#### [What you have to do]
Answer with the exact lines of the following material from the one containing "M179,2161l6,19 -23,11 -9,-20z" through the one containing "M2,1369l213,-81 304,-71 516,-32", both end lines included.

#### [Data for processing]
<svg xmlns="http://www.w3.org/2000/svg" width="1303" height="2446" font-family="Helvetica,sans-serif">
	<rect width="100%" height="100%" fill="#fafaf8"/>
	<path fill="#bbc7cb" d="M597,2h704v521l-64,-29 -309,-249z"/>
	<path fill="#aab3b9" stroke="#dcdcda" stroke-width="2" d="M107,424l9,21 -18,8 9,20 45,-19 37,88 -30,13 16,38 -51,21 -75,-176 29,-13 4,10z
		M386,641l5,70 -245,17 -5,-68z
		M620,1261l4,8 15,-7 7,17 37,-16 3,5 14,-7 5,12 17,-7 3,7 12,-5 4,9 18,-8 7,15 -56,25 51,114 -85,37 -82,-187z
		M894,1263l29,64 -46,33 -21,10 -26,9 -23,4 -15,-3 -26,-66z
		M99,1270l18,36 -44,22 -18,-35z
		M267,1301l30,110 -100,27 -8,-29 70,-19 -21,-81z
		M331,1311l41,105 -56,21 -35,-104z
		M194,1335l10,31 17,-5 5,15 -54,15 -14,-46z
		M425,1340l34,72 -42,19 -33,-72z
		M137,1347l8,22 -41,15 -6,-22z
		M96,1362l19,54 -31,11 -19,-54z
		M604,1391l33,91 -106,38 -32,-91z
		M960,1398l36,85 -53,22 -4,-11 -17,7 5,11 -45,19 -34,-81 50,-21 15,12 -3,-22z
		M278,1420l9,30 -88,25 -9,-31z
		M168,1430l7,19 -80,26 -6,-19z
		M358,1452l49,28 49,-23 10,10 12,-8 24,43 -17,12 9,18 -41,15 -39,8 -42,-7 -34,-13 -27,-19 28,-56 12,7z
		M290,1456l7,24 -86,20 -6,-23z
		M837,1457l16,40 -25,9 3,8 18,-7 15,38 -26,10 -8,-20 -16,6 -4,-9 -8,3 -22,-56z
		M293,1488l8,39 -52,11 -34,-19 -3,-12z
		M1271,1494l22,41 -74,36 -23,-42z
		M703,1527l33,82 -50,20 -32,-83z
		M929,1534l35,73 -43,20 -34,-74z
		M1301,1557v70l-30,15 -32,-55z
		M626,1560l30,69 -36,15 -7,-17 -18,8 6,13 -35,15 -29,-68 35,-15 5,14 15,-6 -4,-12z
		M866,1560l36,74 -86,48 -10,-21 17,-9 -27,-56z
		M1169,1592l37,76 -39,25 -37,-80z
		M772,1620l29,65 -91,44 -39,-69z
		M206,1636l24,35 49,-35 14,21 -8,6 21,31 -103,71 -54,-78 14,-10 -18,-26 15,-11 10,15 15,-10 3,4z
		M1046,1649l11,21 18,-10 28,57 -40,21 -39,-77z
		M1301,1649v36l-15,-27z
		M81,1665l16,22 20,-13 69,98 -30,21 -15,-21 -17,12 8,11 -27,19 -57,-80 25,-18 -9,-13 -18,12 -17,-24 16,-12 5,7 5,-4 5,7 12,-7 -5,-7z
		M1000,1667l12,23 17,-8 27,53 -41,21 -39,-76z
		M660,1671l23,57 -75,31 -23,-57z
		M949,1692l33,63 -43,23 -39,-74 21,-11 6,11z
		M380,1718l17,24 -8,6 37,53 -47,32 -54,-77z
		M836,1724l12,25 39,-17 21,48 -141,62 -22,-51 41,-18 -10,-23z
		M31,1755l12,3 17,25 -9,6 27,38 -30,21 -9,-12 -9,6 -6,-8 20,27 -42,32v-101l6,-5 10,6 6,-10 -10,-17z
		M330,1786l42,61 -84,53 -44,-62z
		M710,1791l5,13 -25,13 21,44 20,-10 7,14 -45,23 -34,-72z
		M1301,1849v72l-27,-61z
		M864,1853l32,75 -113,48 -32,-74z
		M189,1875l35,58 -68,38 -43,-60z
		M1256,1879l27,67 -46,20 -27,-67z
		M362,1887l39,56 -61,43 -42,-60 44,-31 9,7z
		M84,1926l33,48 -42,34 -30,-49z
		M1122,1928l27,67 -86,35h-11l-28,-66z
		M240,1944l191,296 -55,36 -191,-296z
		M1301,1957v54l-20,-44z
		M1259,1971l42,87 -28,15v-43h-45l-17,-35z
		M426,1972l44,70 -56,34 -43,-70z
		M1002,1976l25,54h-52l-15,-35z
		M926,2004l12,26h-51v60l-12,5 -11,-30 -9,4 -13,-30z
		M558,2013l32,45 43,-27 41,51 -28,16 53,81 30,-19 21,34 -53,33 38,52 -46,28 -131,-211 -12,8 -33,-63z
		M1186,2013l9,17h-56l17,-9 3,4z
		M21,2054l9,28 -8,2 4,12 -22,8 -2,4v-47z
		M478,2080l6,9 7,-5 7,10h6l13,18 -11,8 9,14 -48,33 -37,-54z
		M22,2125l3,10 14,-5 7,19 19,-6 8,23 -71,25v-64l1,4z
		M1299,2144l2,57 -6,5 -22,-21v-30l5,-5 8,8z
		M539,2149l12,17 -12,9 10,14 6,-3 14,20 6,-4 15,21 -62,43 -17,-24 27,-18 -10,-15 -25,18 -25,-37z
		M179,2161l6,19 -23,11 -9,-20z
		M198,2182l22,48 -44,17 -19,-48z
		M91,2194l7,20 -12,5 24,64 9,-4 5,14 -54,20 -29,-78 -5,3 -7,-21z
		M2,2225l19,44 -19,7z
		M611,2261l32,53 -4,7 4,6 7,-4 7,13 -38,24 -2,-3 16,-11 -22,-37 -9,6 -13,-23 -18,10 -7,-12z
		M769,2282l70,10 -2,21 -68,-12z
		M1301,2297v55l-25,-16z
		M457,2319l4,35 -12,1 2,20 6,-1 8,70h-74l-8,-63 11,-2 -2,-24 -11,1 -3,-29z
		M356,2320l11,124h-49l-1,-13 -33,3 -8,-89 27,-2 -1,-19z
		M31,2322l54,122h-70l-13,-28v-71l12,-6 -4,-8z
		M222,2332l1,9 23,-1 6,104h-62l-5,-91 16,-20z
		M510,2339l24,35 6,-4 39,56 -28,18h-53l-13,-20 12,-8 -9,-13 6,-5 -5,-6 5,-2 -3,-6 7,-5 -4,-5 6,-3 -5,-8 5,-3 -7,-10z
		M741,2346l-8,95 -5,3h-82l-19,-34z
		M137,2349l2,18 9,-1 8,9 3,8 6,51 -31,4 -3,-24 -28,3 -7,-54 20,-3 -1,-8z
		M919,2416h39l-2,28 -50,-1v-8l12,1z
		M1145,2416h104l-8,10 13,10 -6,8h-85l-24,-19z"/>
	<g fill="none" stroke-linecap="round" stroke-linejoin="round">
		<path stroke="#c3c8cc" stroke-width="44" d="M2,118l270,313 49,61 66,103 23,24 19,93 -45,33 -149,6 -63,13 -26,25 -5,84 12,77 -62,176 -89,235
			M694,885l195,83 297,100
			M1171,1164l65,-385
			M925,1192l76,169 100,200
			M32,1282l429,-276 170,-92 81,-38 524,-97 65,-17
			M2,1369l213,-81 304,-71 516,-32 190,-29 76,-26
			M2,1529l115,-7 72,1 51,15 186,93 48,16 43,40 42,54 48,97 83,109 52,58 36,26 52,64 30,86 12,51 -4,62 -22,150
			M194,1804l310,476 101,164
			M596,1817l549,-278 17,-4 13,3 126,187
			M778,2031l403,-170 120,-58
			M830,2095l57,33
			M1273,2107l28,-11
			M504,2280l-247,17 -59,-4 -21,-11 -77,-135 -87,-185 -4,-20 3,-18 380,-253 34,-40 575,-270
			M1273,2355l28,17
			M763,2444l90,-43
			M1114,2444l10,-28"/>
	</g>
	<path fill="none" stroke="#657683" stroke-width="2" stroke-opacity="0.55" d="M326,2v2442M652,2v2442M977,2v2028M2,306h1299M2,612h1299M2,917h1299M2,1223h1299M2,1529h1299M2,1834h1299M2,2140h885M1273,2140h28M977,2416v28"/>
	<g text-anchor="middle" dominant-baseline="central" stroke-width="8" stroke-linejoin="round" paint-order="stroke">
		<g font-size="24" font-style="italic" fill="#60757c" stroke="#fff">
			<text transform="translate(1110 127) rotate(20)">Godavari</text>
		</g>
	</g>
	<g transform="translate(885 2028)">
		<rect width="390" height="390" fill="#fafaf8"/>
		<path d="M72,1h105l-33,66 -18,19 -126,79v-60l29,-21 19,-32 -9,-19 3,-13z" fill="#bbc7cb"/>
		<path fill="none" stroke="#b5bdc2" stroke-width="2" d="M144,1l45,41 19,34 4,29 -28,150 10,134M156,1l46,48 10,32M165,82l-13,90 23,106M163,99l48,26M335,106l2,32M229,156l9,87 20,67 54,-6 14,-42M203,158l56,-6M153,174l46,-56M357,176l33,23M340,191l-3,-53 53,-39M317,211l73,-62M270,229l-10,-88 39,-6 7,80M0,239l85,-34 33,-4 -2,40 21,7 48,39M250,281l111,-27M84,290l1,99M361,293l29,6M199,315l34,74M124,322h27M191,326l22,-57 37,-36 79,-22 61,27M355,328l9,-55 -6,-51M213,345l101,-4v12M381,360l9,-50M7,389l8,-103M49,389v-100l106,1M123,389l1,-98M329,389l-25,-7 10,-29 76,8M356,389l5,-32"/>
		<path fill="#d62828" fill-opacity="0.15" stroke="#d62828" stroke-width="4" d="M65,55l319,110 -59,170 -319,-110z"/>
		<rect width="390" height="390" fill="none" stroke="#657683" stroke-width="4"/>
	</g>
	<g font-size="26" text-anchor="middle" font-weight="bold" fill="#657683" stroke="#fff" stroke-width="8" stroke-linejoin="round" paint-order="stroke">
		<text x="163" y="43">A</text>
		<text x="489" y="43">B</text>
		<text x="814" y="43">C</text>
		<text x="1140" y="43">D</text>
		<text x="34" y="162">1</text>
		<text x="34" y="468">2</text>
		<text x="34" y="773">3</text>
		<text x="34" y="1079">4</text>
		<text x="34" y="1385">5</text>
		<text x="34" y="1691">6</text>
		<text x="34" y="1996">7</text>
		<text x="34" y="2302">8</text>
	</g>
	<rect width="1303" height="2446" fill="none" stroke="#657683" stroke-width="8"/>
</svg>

#### [Your response]
		M179,2161l6,19 -23,11 -9,-20z
		M198,2182l22,48 -44,17 -19,-48z
		M91,2194l7,20 -12,5 24,64 9,-4 5,14 -54,20 -29,-78 -5,3 -7,-21z
		M2,2225l19,44 -19,7z
		M611,2261l32,53 -4,7 4,6 7,-4 7,13 -38,24 -2,-3 16,-11 -22,-37 -9,6 -13,-23 -18,10 -7,-12z
		M769,2282l70,10 -2,21 -68,-12z
		M1301,2297v55l-25,-16z
		M457,2319l4,35 -12,1 2,20 6,-1 8,70h-74l-8,-63 11,-2 -2,-24 -11,1 -3,-29z
		M356,2320l11,124h-49l-1,-13 -33,3 -8,-89 27,-2 -1,-19z
		M31,2322l54,122h-70l-13,-28v-71l12,-6 -4,-8z
		M222,2332l1,9 23,-1 6,104h-62l-5,-91 16,-20z
		M510,2339l24,35 6,-4 39,56 -28,18h-53l-13,-20 12,-8 -9,-13 6,-5 -5,-6 5,-2 -3,-6 7,-5 -4,-5 6,-3 -5,-8 5,-3 -7,-10z
		M741,2346l-8,95 -5,3h-82l-19,-34z
		M137,2349l2,18 9,-1 8,9 3,8 6,51 -31,4 -3,-24 -28,3 -7,-54 20,-3 -1,-8z
		M919,2416h39l-2,28 -50,-1v-8l12,1z
		M1145,2416h104l-8,10 13,10 -6,8h-85l-24,-19z"/>
	<g fill="none" stroke-linecap="round" stroke-linejoin="round">
		<path stroke="#c3c8cc" stroke-width="44" d="M2,118l270,313 49,61 66,103 23,24 19,93 -45,33 -149,6 -63,13 -26,25 -5,84 12,77 -62,176 -89,235
			M694,885l195,83 297,100
			M1171,1164l65,-385
			M925,1192l76,169 100,200
			M32,1282l429,-276 170,-92 81,-38 524,-97 65,-17
			M2,1369l213,-81 304,-71 516,-32 190,-29 76,-26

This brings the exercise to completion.